== LISTED ENTRIES ==
- - - -

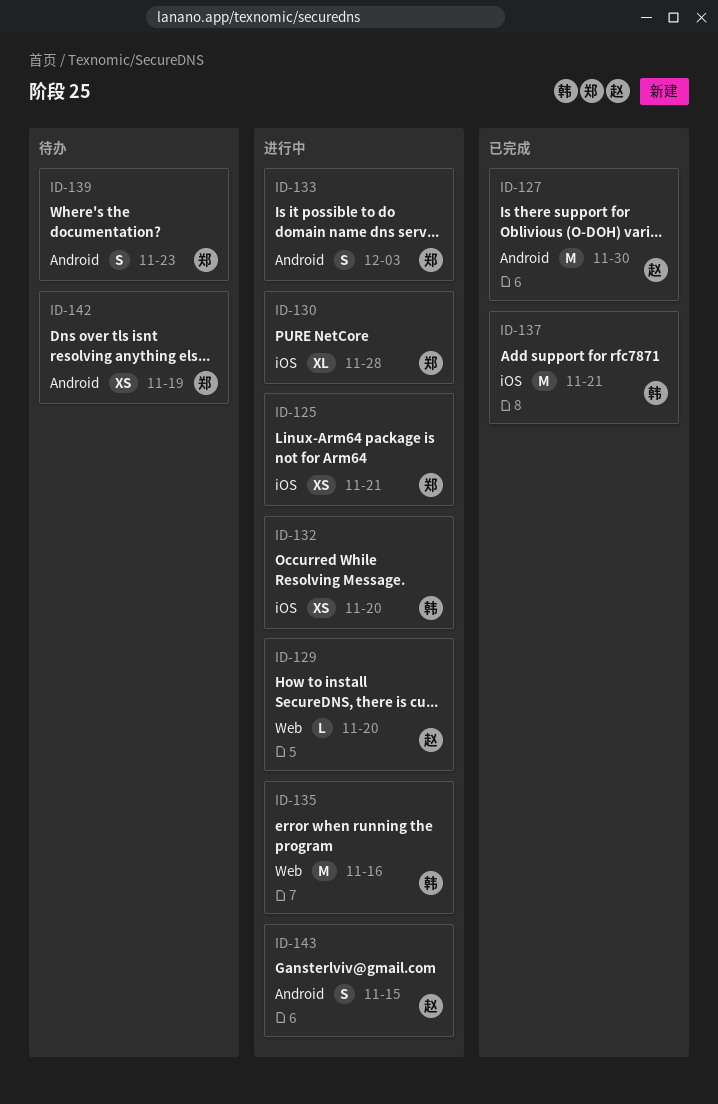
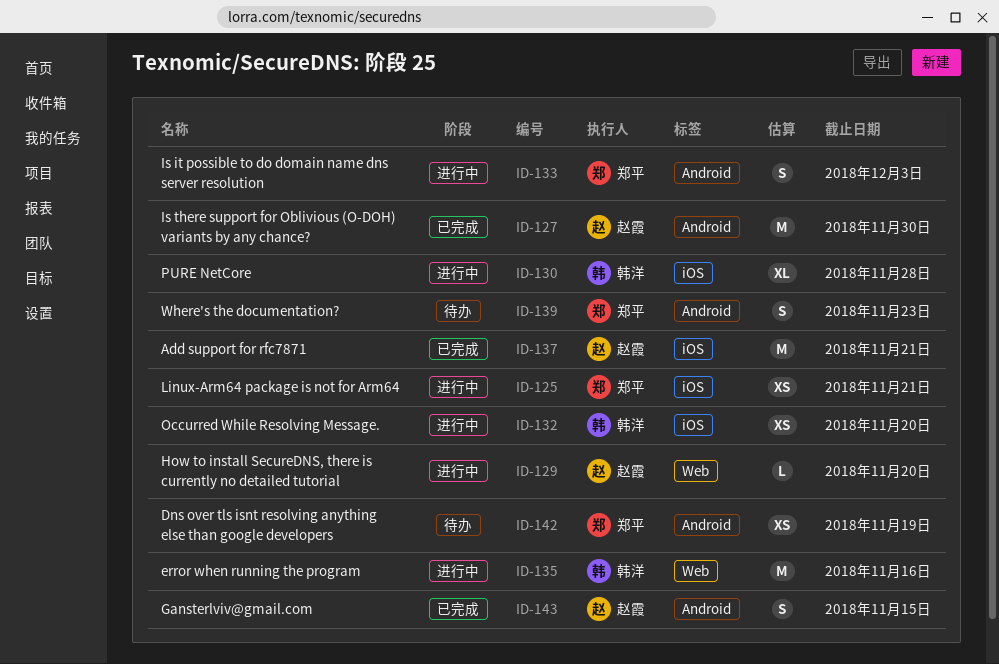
ID-130, owner: 郑平 -> 韩洋
ID-137, owner: 韩洋 -> 赵霞
ID-143, status: 进行中 -> 已完成

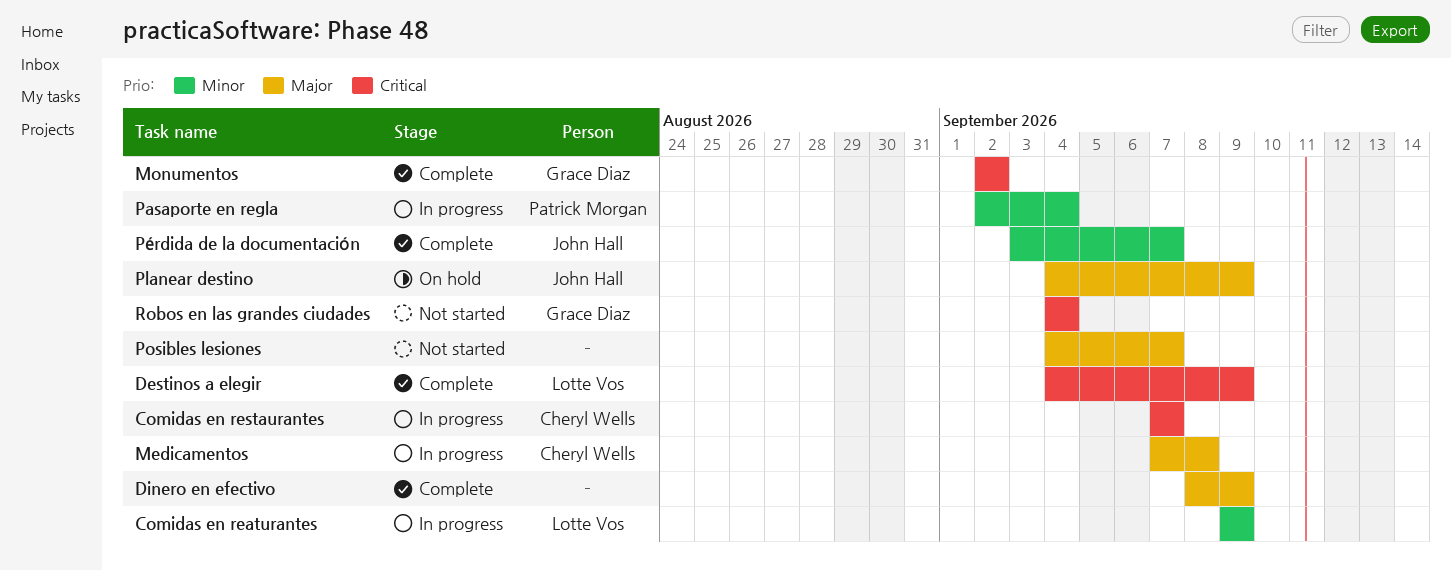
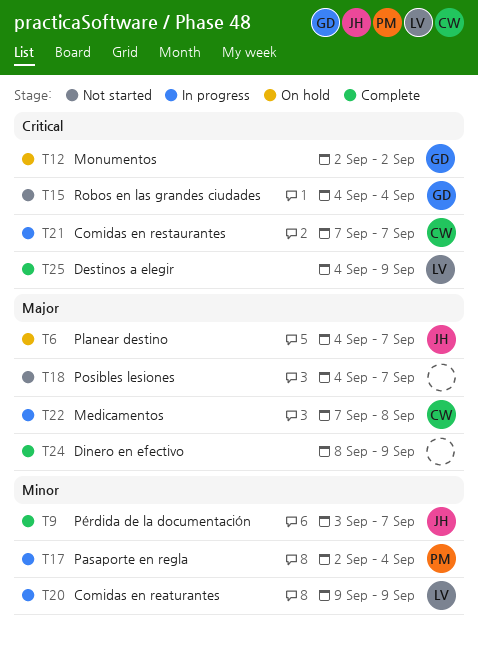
Monumentos, status: Complete -> On hold
Planear destino, due: Sep 9 -> Sep 7

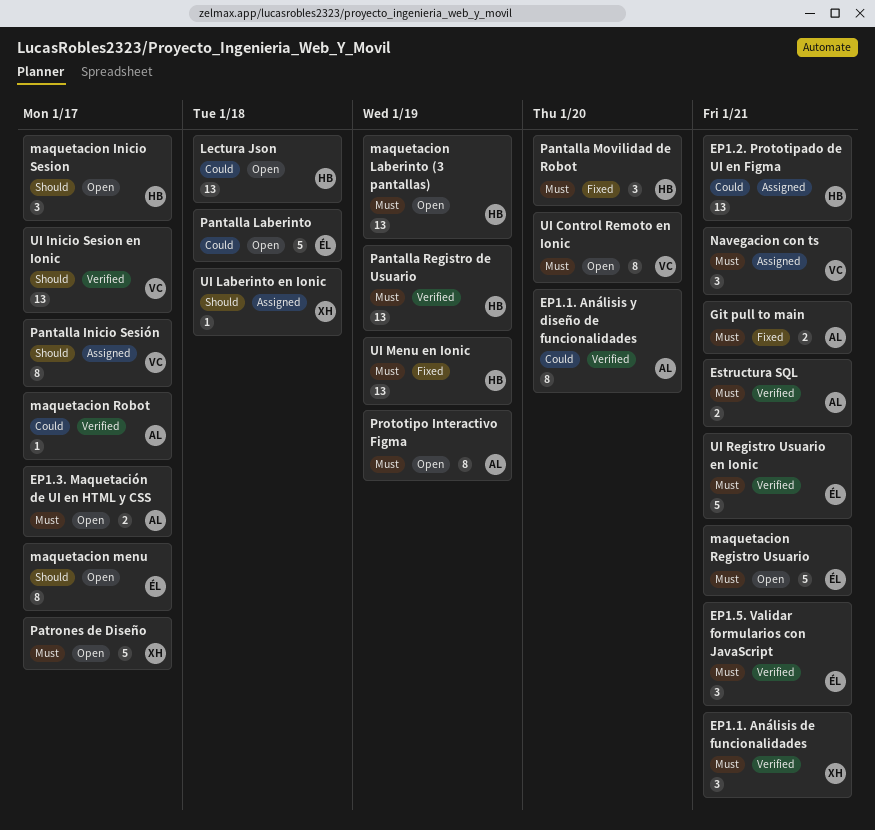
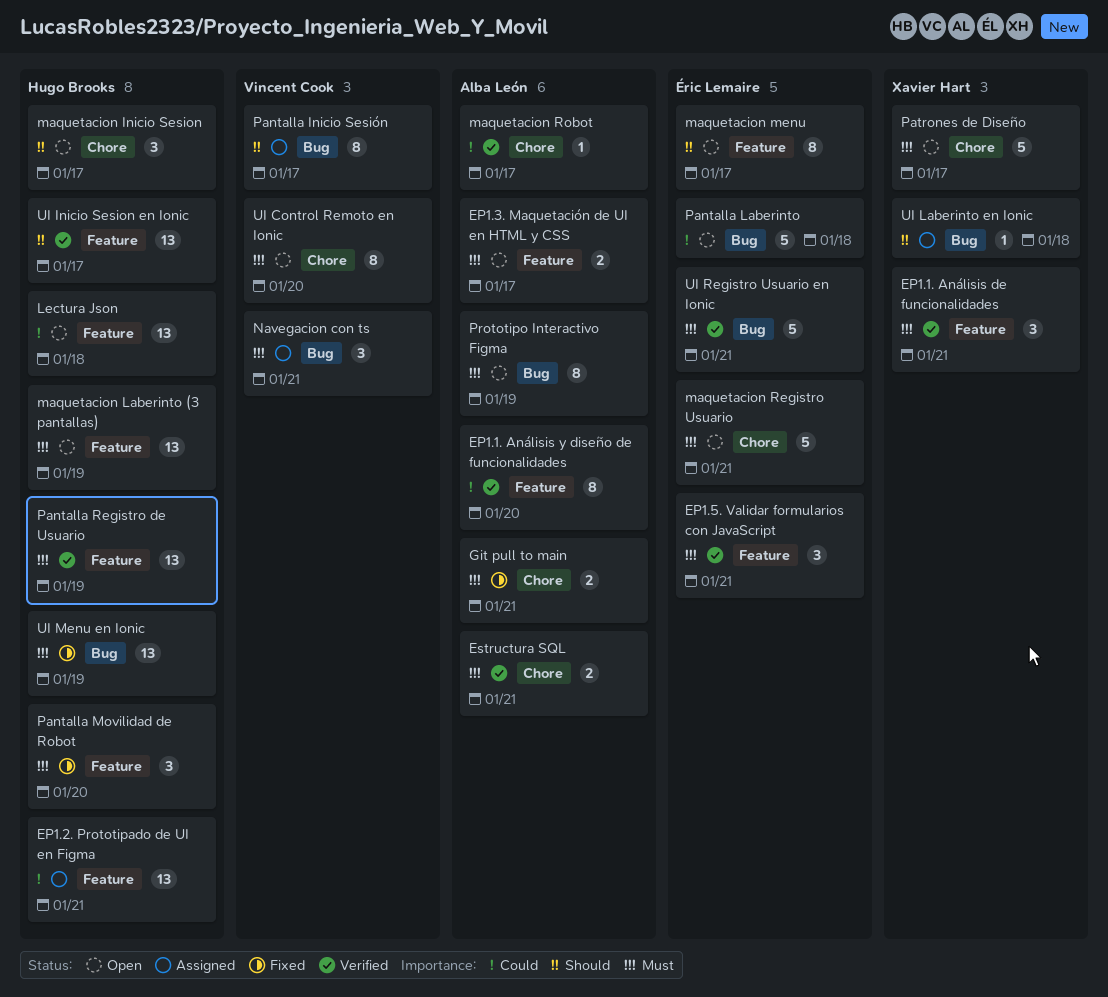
UI Inicio Sesion en Ionic, owner: Vincent Cook -> Hugo Brooks

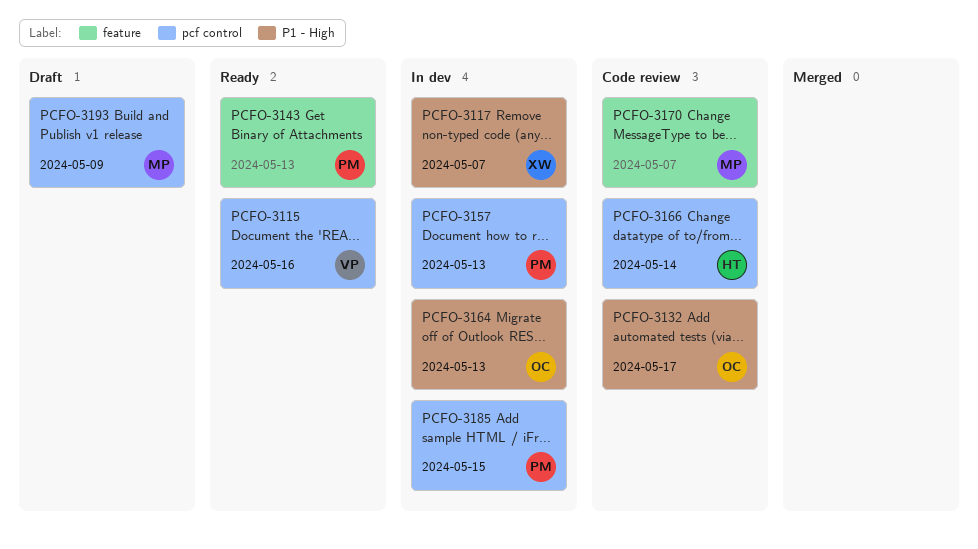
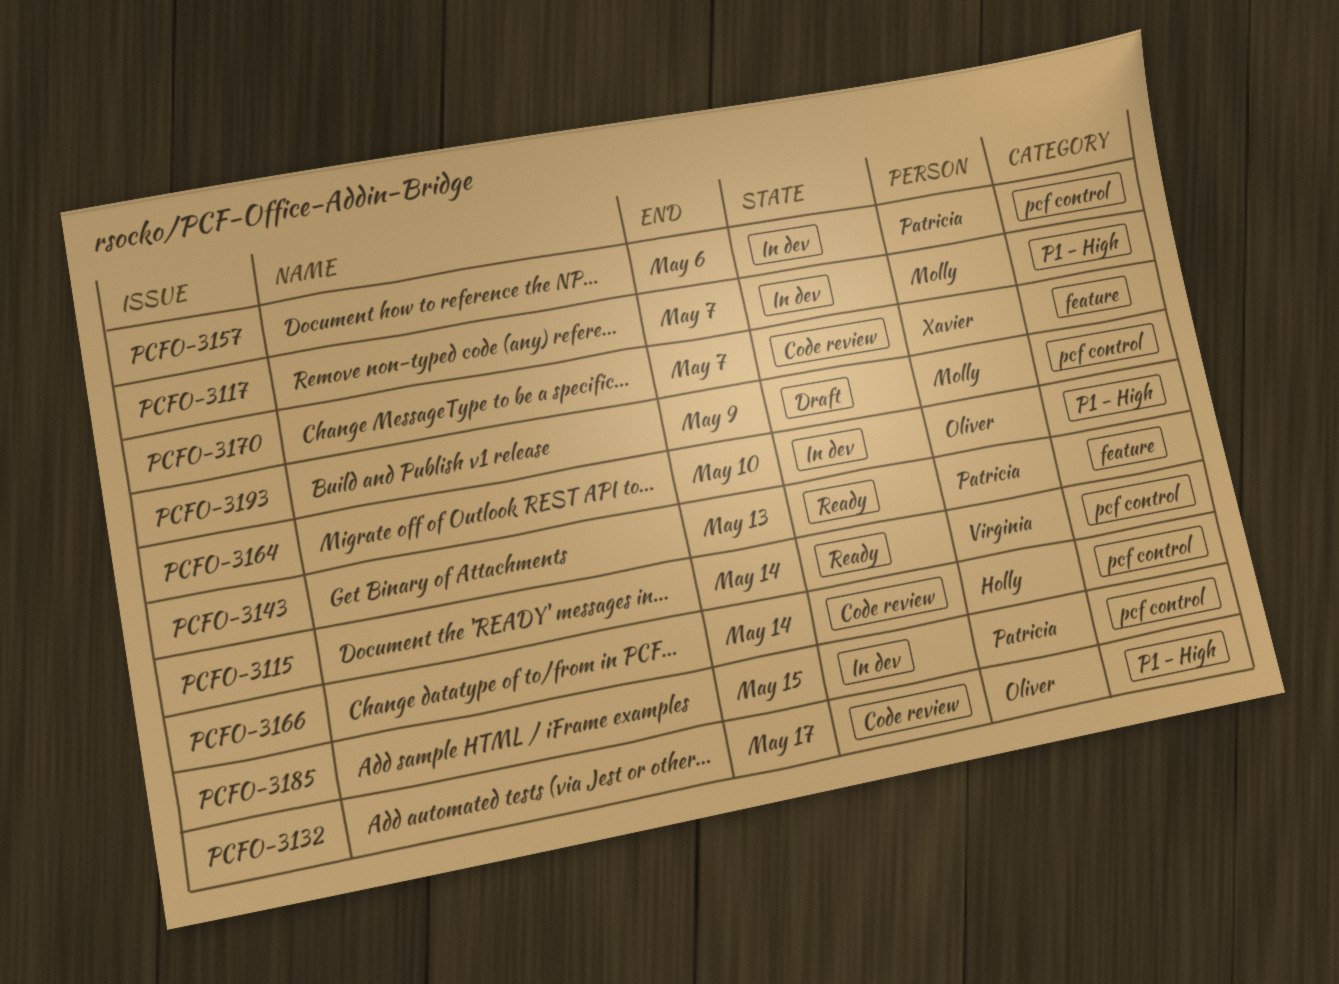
PCFO-3115, due: May 16 -> May 14
PCFO-3117, owner: Xavier -> Molly
PCFO-3157, due: May 13 -> May 6
PCFO-3164, due: May 13 -> May 10
PCFO-3170, owner: Molly -> Xavier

- - - -

== TASK GOAL ==
Would you please copy every line from the listing above that contains the word "PCFO"?

== ANSWER TO THIS TASK ==
PCFO-3115, due: May 16 -> May 14
PCFO-3117, owner: Xavier -> Molly
PCFO-3157, due: May 13 -> May 6
PCFO-3164, due: May 13 -> May 10
PCFO-3170, owner: Molly -> Xavier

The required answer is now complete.